TED is most commonly encountered in the short phrase, TED Talks, which are 18-minute short lectures/presentations by clearly brilliant people on topics that a large number of folks who are into lifelong learning (like me!) will find more than a little fascinating. (The TED Talks collection can be found online at www.ted.com and enjoyed at no charge.)
So, you might wonder why a guy who is all about promoting reading is excited about video presentations. One reason is that there is a recently published list of 24 books, each of fewer than 200 pages, highly recommended by TED speakers as being particularly valuable.

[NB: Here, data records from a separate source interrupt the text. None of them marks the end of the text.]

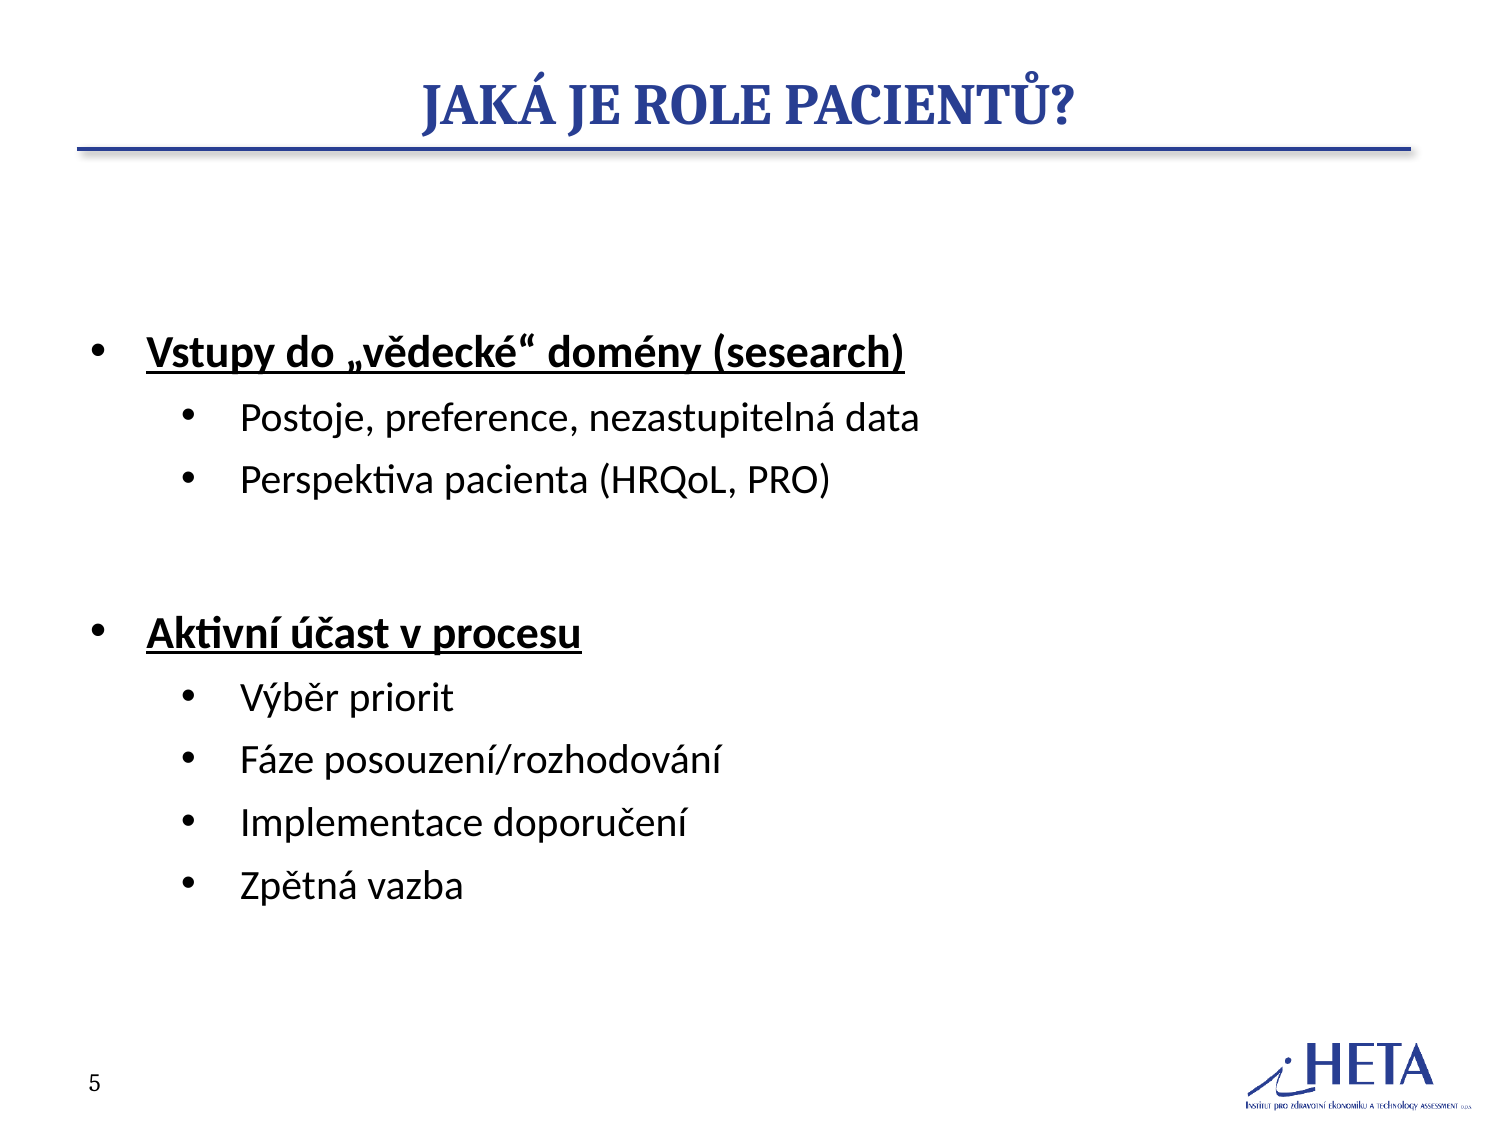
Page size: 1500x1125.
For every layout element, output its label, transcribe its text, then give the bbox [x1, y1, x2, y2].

title Jaká je role pacientů? [74, 30, 1426, 172]
list Vstupy do „vědecké“ domény (sesearch) Postoje, preference, nezastupitelná data Perspektiva pacienta (HRQoL, PRO) Aktivní účast v procesu Výběr priorit Fáze posouzení/rozhodování Implementace doporučení Zpětná vazba [73, 312, 1427, 1007]
picture [1246, 1043, 1472, 1115]
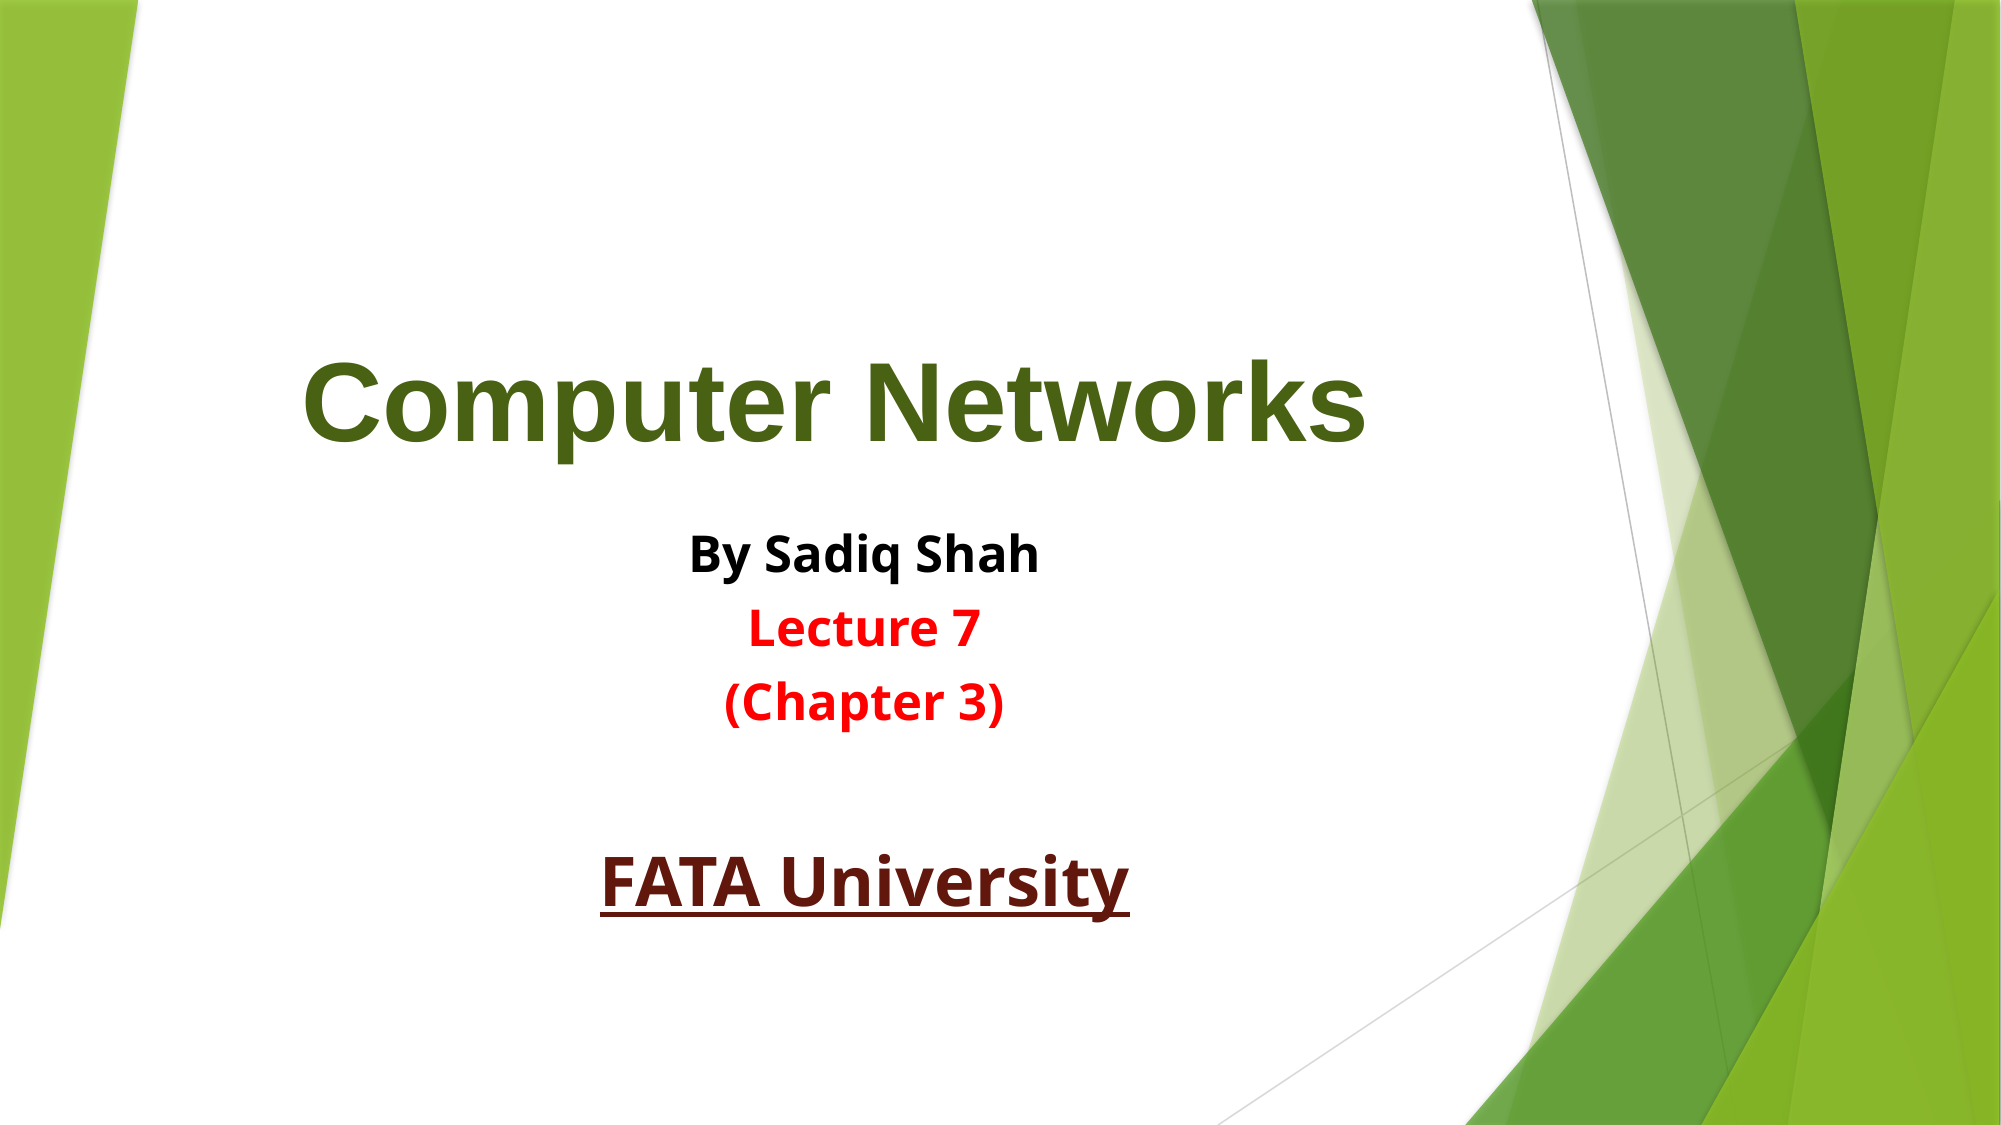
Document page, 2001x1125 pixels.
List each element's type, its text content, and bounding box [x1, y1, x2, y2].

title Computer Networks [110, 200, 1385, 471]
subtitle By Sadiq Shah Lecture 7 (Chapter 3) FATA University [227, 514, 1502, 930]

The answer is similar to why TED Talks are limited to 18 minutes in length. According to TED Talks curator Chris Anderson, 18 minutes is “short enough to hold people’s attention, including on the Internet, and precise enough to be taken seriously. But it’s also long enough to say something that matters.”
Using that reasoning, non-avid readers are far more likely to pick up and read a “short” book rather than one in the 350- to 500-page range. And this reasoning annihilates the implication that short books can be too easy and big books too hard. Really? Too easy or hard for whom?
The complaint that reading books of any lengths is daunting typically comes from people (children and adults) who have not experienced what reading books can do for them. People who lack positive book encounters find it difficult to commit to wading into printed works that are wide and deep and filled with information, ideas, stories, characters, theories, conflicts, revelations, and on and on.
Once while walking through a department store, I witnessed two kids who looked to be about 8 or 9 years old walking behind their mother with both of their noses stuck in their own copies of the newest Harry Potter book. It’s hard to imagine an adult holding out the 251-page Harry Potter and the Chamber of Secrets to an 8 year old and saying, “I loved this. Wanna give it a try?” However, that or something quite like it, was precisely what happened to those two children. Offering such a book to a reluctant reader could evince a scowl, but maybe not. Particularly if the recovering reluctant reader had just finished Harry Potter and the Sorcerer’s Stone.
Book length matters to the uninitiated reader who counts pages as if calculating how long they can stay under water. It also matters to the reading devotee looking for something substantial to add to their lives. Yet for those in both camps, the TED Talk speakers’ short list of “short” books might represent just the right size to interest and educate.